В свете надкрылечного фонаря появилась бричка с высокими бортами. Белоголовый парнишка-возчик замотал вожжи, спрыгнул на землю.

— Не слышишь, что ли? Фершала скорее зови.

Очевидно, он узнал Фроську, да и она сразу припомнила: один из кержачат, из бесенят Кержацкой Пади (обычно по утрам пескарей удят у моста).

— Кого привёз-то?

— Кого-кого… Батьку свого привёз, вот кого. Да зови, тебе говорят!

В телеге, на холщовом рядне, постеленном на сене, лежал Егор Савушкин, жмурился от света, прикрывая рукой окровавленную бороду. Штаны и рубаха изодраны в клочья, густо заляпаны чёрными пятнами крови. Он тихо стонал, матерился, когда тётки-санитарки под руки повели его к дверям.

— Кто это его так? — участливо спросила Фроська.

— Степанидины варнаки, — ответил мальчик. — Сучьи выродки… Сперва собак своих натравили, а потом палками били.

Он заплакал, кулаками размазал слёзы, с детской яростью погрозил в темноту.

— Ну погодите, мироеды! Вот как вырасту, уж я вам отомщу! Уж я вам всё припомню!

— За что избили-то? — Фроська нагнулась, хотела было приласкать Савушкина-младшего, но тот хмуро отстранил её руку, насупился.

— Больно любопытная! Вот как саму-то поймают тебя да отхлестают валежиной, тогда узнаешь, за что.

Глава 25

Не любил Вахрамеев торчать в сельсоветской канцелярии, а полдня пришлось отдать: просидел у телефона. Сначала из райисполкома названивали, требовали отчётов за полугодовые сметы, а ещё велели немедля расходовать средства, выделенные на кержацкое переселение. Строго предупредили: деньги должны быть реализованы до конца текущего года.

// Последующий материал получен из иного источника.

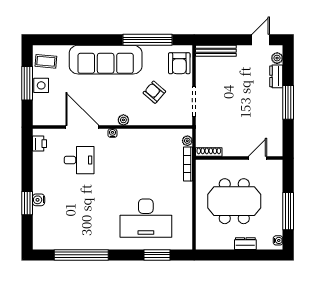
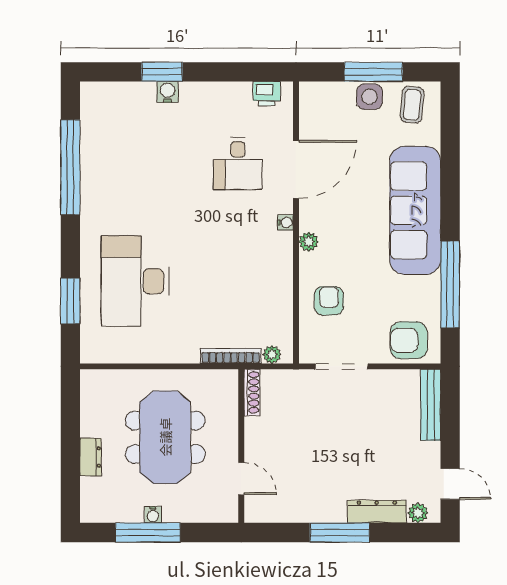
dresser: (276, 76) -> (377, 512), width x1.44
armchair: (154, 92) -> (329, 301), moved, turned -41
water cooler: (278, 240) -> (153, 515), moved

Вахрамеев прямо скис от такого непотребства: кому давать ссуды, когда кержачье и не помышляет о новоселье, их бульдозером не выпихнешь из насиженной щели…

Потом из областного центра начальник какой-то в трубку покрикивал, аэропланом интересовался — как будто черемшанцы виноваты, что воздушная тарахтелка тут у них шлёпнулась. Сами небось оконфузились, незачем бабу посылать на серьёзное дело.